4

I have a server running backups from various servers concurrently and get a lot of "Write IO Wait time" warnings. Is it possible to silence the warning of a single plugin on a single host?

I think it is for diskstats_latency.avgwrwait.

Dax
  • 294
  • 2
  • 11

1 Answers1

4

You don't say how you have munin reporting, which makes this difficult to answer. I'll assume you have it sending emails directly, with something like this in munin.conf:

contact.dax.command mail -s "Munin notification" dax@example.com

If this is so, the only way I know to silence a single alert is to tell munin that it's not a problem by raising the limits, with eg

[host.example.com]
    diskstats_latency.avgwrwait.warning    100000000000
    diskstats_latency.avgwrwait.critical   200000000000

The underlying problem is that munin is a great at quantitative monitoring, but rather poor at notification handling. It lacks controls to temporarily silence particular alerts, notify through certain channels only at certain times of day, schedule downtime periods, and/or escalate to higher-tier contacts if problems continue.
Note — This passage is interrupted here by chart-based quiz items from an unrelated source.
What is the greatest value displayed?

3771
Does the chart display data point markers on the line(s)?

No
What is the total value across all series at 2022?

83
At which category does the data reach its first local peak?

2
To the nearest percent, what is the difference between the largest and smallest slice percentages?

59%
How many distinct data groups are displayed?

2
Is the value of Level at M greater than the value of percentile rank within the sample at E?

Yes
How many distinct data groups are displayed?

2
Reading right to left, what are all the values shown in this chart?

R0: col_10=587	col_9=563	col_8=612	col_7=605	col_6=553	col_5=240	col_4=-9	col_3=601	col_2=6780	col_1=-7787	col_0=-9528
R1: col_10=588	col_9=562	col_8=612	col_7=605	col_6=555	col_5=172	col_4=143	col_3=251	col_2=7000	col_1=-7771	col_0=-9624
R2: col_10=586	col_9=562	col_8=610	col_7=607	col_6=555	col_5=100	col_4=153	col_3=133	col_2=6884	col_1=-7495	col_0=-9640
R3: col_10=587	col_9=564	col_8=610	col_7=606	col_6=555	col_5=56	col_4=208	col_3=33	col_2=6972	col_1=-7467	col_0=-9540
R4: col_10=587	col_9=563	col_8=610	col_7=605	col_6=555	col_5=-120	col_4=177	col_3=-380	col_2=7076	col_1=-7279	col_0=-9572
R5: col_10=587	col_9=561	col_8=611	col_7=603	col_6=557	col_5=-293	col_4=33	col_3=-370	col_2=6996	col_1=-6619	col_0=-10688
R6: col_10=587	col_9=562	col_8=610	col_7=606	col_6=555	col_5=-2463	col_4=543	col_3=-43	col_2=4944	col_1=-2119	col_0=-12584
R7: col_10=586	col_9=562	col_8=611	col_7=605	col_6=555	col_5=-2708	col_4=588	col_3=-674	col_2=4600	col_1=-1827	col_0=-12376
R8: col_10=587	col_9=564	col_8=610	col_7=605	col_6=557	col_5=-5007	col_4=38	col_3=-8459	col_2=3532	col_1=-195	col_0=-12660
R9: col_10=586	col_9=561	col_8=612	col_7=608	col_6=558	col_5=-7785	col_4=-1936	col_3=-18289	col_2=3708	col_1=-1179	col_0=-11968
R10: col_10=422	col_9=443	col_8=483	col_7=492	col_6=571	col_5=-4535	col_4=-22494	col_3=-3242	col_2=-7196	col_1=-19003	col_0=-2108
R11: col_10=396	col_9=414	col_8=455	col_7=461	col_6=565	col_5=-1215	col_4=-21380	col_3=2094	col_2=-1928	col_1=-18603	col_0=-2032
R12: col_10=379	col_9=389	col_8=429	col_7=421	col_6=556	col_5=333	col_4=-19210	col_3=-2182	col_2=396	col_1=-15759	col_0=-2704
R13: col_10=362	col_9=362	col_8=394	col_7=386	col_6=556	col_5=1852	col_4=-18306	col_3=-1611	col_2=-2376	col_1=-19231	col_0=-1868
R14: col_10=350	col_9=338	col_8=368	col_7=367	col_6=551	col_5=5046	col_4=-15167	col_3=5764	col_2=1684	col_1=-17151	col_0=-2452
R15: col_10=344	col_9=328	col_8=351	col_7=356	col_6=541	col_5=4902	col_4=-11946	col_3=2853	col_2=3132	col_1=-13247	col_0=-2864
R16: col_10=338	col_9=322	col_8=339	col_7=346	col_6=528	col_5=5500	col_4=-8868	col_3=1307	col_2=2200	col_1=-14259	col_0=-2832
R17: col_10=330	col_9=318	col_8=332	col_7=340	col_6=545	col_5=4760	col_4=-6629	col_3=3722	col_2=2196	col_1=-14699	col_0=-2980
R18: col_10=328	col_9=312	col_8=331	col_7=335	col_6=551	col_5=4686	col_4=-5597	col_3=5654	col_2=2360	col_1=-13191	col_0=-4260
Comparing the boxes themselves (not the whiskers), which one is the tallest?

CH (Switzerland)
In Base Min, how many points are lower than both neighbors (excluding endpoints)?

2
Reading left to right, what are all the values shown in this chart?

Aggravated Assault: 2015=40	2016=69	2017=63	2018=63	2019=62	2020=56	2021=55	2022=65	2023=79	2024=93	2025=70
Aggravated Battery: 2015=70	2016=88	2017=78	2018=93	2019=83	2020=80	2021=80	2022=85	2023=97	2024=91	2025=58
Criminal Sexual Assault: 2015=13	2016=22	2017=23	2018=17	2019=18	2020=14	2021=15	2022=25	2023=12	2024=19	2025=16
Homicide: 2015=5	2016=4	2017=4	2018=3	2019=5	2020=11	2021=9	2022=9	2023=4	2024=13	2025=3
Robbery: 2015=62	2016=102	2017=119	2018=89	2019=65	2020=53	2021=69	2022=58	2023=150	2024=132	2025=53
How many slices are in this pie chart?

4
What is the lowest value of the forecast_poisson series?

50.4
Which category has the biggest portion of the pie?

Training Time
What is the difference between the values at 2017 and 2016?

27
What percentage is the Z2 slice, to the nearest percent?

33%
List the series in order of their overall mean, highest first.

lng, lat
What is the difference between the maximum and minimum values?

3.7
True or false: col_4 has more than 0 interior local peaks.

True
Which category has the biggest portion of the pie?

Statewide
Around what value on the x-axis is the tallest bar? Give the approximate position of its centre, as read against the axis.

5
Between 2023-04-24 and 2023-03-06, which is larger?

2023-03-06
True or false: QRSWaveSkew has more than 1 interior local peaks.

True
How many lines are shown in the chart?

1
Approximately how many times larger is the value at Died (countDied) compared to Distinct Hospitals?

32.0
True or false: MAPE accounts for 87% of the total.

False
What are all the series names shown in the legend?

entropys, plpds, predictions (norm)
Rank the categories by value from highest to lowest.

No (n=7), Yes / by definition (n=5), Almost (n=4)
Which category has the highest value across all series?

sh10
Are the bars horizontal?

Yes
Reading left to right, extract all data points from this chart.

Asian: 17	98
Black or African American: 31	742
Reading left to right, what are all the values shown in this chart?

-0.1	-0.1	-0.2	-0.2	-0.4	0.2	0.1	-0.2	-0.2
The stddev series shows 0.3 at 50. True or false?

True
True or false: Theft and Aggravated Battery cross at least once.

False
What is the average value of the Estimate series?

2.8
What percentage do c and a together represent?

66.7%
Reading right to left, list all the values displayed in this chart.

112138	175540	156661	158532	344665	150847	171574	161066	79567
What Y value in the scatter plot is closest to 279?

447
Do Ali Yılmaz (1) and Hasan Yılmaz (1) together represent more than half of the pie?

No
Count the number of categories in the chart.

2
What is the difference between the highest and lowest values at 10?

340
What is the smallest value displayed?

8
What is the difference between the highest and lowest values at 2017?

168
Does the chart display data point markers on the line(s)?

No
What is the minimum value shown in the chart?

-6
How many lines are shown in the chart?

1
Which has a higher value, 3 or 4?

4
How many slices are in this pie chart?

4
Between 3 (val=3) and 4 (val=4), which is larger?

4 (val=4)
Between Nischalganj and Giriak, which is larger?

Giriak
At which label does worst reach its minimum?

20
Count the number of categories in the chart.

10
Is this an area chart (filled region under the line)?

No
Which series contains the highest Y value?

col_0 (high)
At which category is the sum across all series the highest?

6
Most people I know who run munin (including me) have it reporting into NAGIOS, which has a vastly more sophisticated notification engine that can do all of the above.

If you have this setup, you can acknowledge the error in NAGIOS (silence notifications until the next time it returns to normal), or have your backup script schedule a period of downtime for the service that lasts about the length of the backups, or even have the script start by disabling notifications for that service, and re-enabling them as it finishes.

MadHatter
  • 79,770
  • 20
  • 184
  • 232